Rien ne semble pouvoir arrêter l'escalade vers la guerre civile dans l'est de l'Ukraine. Kiev a envoyé ce lundi une nouvelle unité de forces spéciales à Odessa, où les violences ont fait plus de 40 morts vendredi.

05 mai 2014, 19:16
A Odessa, les affrontements en pro-russes et force de l'ordre ont fait plus de 40 morts lors de la seule journée de vendredi.

De nouveaux combats faisaient rage lundi dans l'est de l'Ukraine, avec l'envoi d'une nouvelle unité des forces spéciales à Odessa, faisant craindre un scénario de guerre civile. Le secrétaire général de l'ONU Ban Ki-moon a proposé sa médiation pour trouver une solution à la crise.

Le gouvernement ukrainien a annoncé lundi l'envoi d'une nouvelle unité des forces spéciales à Odessa pour tenter de mettre au pas les séparatistes pro-russes après un week-end de violences meurtrières. Celles-ci ont commencé vendredi à Odessa et sont considérées comme un tournant par les autorités intérimaires de Kiev.

La nouvelle force dépêchée à Odessa est constituée de "militants civils" désireux d'aider cette ville portuaire de la mer Noire, a déclaré le ministre de l'Intérieur Arsène Avakov. Parallèlement, les dirigeants de la police d'Odessa ont été renvoyés.

Avec plus de 40 morts, les violences qui se sont produites vendredi à Odessa sont les plus meurtrières depuis la fuite en Russie du président ukrainien pro-russe Viktor Ianoukovitch en février.

Calme à Odessa

Si le calme régnait dans l'ensemble lundi dans cette ville d'un million d'habitants, les combats continuaient à l'Est. A Slaviansk, place-forte des rebelles, les tirs semblaient se rapprocher du centre-ville, a rapporté un journaliste de Reuters. Selon M. Avakov, les forces ukrainiennes ont été prises en embuscade par des séparatistes pro-russes. Des combats acharnés se sont déroulés aux abords de la ville.

Les affrontements ont fait quatre morts et une trentaine de blessés parmi les membres des forces de l'ordre, a annoncé le ministère de l'Intérieur. Selon le chef de la Garde nationale également sur place, "nos adversaires sont bien entraînés et bien équipés".

Le commandant rebelle Vadim Orel a lui affirmé que l'armée ukrainienne leur avait tiré dessus depuis un hélicoptère et avait aussi eu recours à des roquettes près d'une autre localité de la région.

Enfin, dans la petite ville de Slovianoserbsk, des hommes armés se revendiquant de "l'armée du Sud-Est" ont attaqué le poste de police local. Le chef de la police, sorti pour leur parler, a été roué de coups par les rebelles, a rapporté la police.

"Profonde" inquiétude

Devant cette escalade de la violence, le secrétaire général de l'ONU Ban Ki-moon a offert sa médiation pour trouver une solution à la crise. Il s'est dit "profondément inquiet" des violences dans ce pays et a demandé l'application par "toutes les parties" en conflit de l'accord conclu à Genève.

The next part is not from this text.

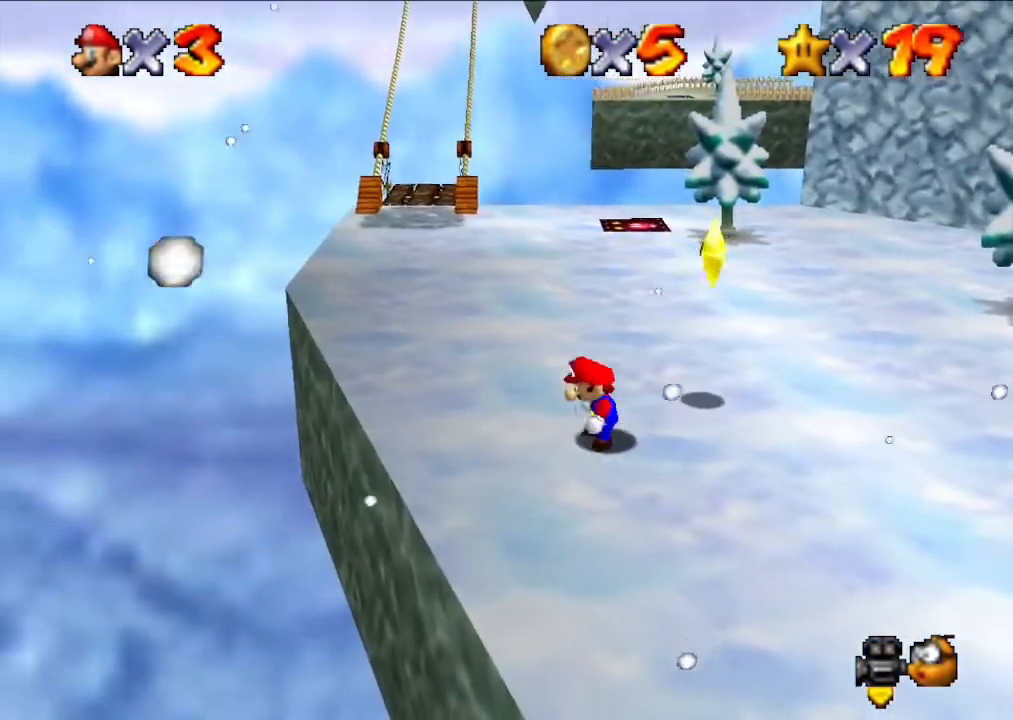
{"buttons": [], "left_stick": "center", "events": [[133, "left_stick", "center"], [300, "left_stick", "up"], [433, "left_stick", "center"]]}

Compromis signé entre l'Ukraine, la Russie, les Etats-Unis et l'Union européenne, l'accord de Genève, prévoit notamment le désarmement des groupes illégaux et l'évacuation des bâtiments occupés. Mais la Russie a déclaré la semaine dernière que cet accord était mort, après le lancement par Kiev d'opérations militaires.

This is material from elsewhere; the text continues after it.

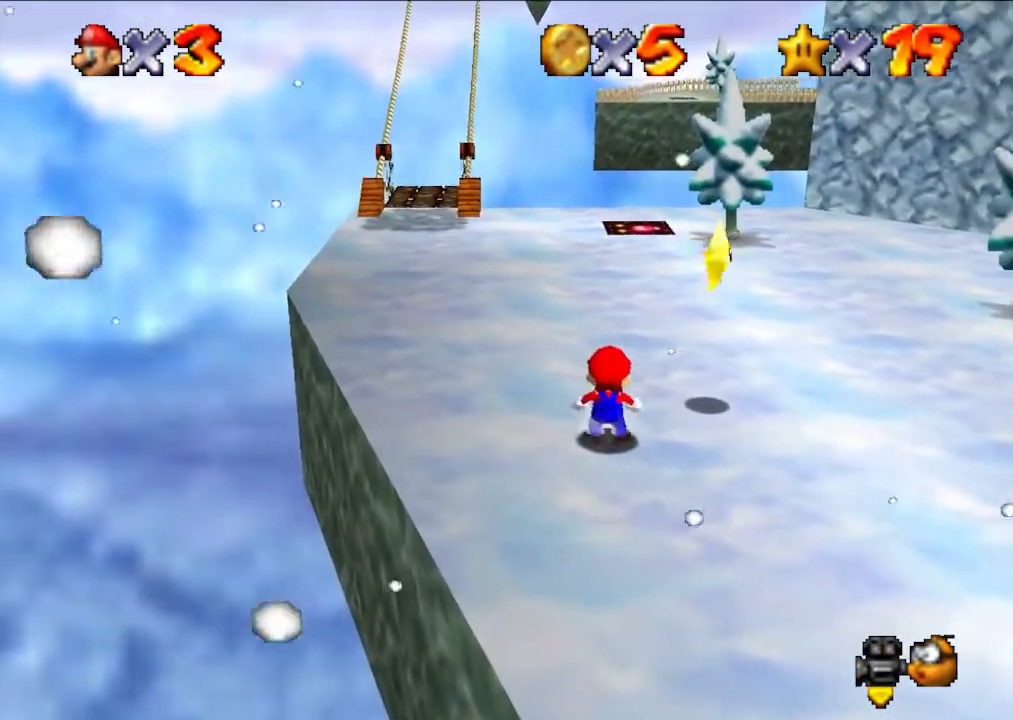
{"buttons": [], "left_stick": "up", "events": [[33, "left_stick", "right"], [400, "left_stick", "up"]]}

Selon le porte-parole de l'ONU, M. Ban a décidé lundi d'envoyer son secrétaire général adjoint Jeffrey Feltman en mission cette semaine à Moscou et à Kiev "afin de promouvoir une désescalade et un règlement pacifique de la crise".

Burkhalter attendu mercredi

Les Européens se sont mobilisés ce week-end pour promouvoir une nouvelle offensive diplomatique. Le chef du Département fédéral des affaires étrangères, et président de l'Organisation pour la sécurité et la coopération en Europe (OSCE), Didier Burkhalter est attendu le 7 mai à Moscou pour évoquer le dossier ukrainien avec le président russe Vladimir Poutine.

Le gouvernement ukrainien sera reçu à Bruxelles le 13 mai par la Commission européenne pour l'examen de mesures de soutien à Kiev.

De son côté, la Russie a affirmé que la crise pourrait menacer la stabilité et la paix en Europe en l'absence de réponse adéquate de la communauté internationale. Selon un "Livre blanc" rendu public lundi à Moscou, des "forces ultranationalistes, extrémistes et néonazies" sont à l'oeuvre en Ukraine.